In order to love yourself, you need to understand who and what you are. Being a Jew means that at your essence, there is a neshamah that is truly a part of G‑d. When you think about this, you realize how amazing you are, and that you are one with G‑d. You realize that you must be capable of doing great things. You start to love yourself.

Now, if you realize that your neshamah and your fellow’s neshamah are one, then loving him is equal to loving yourself. The more in tune you are with your neshamah, the more your love for other Jews grows. Regardless of their differences, you love them because you are tuned to their essence.

This is why every Jew felt loved when he or she came to the Rebbe because the Rebbe was truly in tune with his neshamah, and therefore with yours as well.

It was due to a lack of this love that the Holy Temple was destroyed, and it will take love to have it rebuilt. This is a key aspect to bringing Moshiach.

We desperately need Moshiach. We are all suffering in one way or another in exile, and it’s time for it to end.

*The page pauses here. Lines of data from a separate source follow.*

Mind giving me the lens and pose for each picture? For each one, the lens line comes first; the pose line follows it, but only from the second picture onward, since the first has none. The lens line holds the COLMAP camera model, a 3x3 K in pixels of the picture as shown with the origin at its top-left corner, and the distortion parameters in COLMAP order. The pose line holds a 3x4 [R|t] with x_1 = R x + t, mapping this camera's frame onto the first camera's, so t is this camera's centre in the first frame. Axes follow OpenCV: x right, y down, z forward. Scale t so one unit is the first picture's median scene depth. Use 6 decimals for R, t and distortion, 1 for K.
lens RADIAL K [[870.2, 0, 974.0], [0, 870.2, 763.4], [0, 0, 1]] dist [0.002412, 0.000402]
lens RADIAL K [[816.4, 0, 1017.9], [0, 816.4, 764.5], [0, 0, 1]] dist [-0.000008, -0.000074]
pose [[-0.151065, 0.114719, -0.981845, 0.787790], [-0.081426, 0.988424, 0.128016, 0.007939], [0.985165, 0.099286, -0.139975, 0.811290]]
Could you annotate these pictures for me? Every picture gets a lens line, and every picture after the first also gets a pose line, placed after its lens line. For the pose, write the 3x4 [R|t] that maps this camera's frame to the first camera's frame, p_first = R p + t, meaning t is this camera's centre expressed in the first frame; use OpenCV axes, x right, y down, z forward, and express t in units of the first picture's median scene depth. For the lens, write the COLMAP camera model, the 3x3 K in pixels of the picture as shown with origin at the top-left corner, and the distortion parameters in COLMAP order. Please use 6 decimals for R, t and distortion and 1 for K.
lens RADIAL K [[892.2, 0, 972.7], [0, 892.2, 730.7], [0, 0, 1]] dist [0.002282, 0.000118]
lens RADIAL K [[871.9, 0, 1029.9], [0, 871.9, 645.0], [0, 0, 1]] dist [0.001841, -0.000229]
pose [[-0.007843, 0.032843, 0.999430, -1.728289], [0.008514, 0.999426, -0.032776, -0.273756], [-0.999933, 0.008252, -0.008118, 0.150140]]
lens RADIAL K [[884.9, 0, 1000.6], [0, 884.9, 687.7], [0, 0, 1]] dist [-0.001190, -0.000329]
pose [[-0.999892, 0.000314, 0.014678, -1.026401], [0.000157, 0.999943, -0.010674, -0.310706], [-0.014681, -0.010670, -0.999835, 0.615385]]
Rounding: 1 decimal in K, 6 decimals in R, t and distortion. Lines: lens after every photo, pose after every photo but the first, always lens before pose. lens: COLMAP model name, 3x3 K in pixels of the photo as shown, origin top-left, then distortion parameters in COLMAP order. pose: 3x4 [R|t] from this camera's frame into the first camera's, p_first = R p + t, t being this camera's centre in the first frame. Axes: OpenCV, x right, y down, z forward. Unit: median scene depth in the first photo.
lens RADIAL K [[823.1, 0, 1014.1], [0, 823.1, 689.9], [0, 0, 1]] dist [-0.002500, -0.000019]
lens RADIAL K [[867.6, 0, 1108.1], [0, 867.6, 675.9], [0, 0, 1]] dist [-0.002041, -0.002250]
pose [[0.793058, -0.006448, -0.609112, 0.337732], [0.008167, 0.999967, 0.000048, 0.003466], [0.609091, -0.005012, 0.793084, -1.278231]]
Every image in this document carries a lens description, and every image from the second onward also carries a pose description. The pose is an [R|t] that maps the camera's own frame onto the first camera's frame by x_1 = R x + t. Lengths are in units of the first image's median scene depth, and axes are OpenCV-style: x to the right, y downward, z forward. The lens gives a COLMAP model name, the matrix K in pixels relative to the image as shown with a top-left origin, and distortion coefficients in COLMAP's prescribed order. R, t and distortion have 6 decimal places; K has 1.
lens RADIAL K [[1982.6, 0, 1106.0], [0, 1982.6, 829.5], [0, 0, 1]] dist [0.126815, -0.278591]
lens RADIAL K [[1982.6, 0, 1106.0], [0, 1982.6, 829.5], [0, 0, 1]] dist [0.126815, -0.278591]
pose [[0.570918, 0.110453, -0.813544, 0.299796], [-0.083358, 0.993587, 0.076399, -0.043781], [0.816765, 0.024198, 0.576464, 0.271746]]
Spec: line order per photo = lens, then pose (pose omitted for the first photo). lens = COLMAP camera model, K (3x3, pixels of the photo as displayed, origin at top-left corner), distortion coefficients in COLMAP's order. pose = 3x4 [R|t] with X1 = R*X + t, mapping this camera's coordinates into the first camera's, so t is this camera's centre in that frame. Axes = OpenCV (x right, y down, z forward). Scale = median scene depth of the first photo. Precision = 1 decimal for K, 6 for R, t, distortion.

It is unbelievable how small and petty differences drive us apart. It’s time to get past our trifling differences and show love to our fellow Jews. You will also be surprised how a show of love will be reciprocated.

It seems that the ones closest to us pose the greatest challenge of all: This one doesn’t talk to her mother, that one doesn’t talk to his brother, etc.

When I was diagnosed with ALS, it was sobering. It became clear to me what is really important. It was clear that family is more important than the senseless arguments. It was clear that external differences are petty. It was clear that we need to unite, and that united, we will bring Moshiach.